- _What the task requires_: An exact, complete printout of the listing is wanted, minus its images.

Provided data START

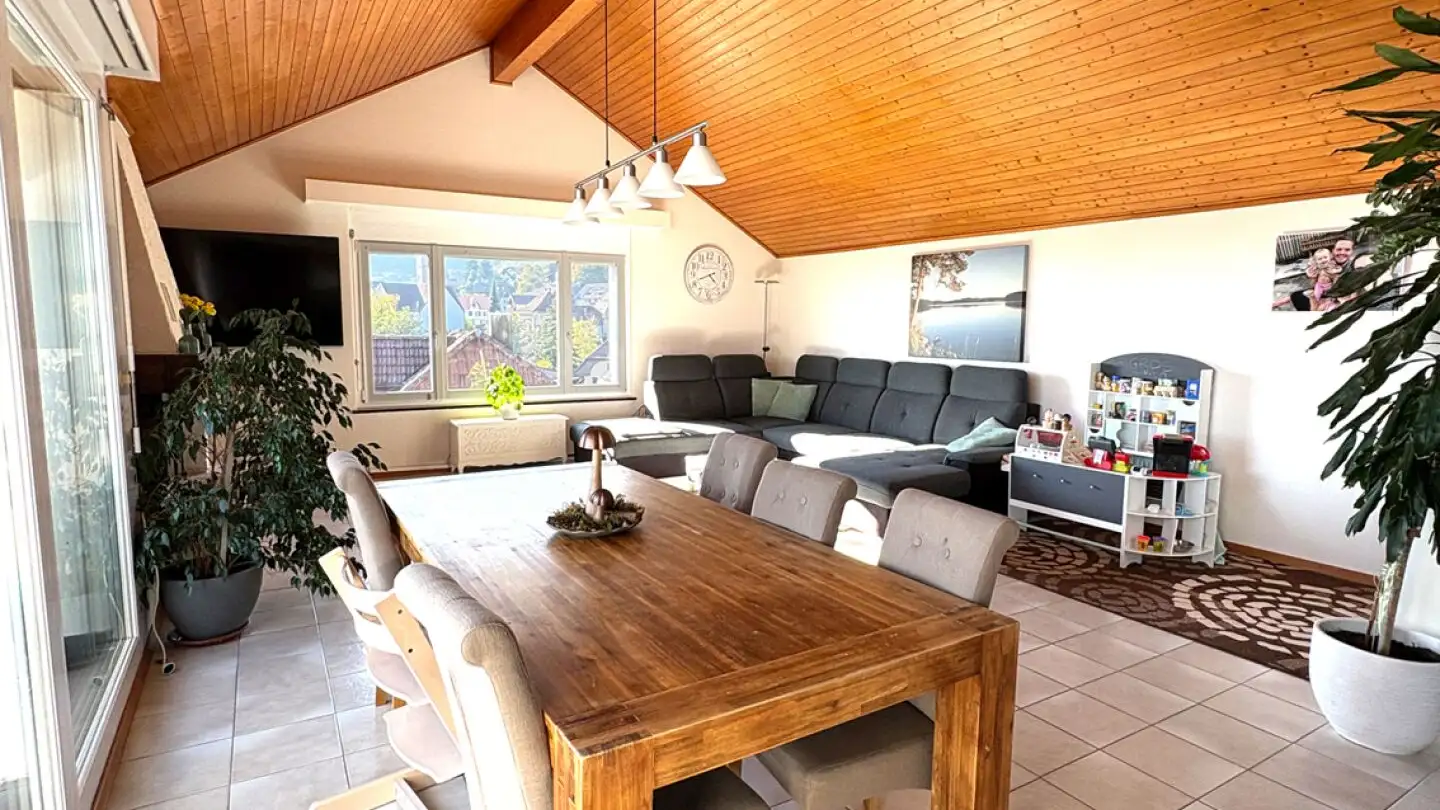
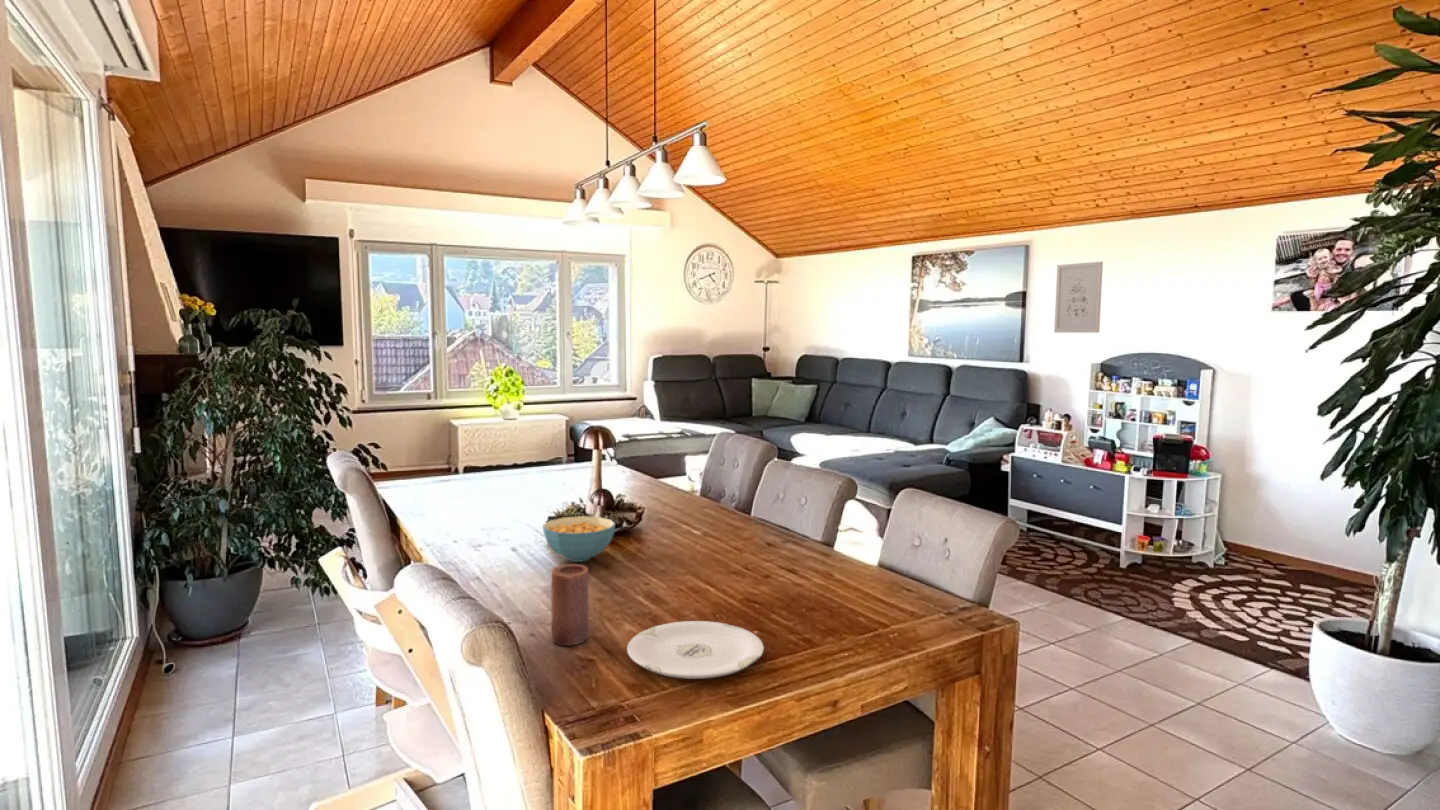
+ plate [626,620,765,680]
+ cereal bowl [542,515,616,563]
+ candle [550,563,590,647]
+ wall art [1053,261,1104,334]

Provided data END

- _Written answer_:
+ plate [626,620,765,680]
+ cereal bowl [542,515,616,563]
+ candle [550,563,590,647]
+ wall art [1053,261,1104,334]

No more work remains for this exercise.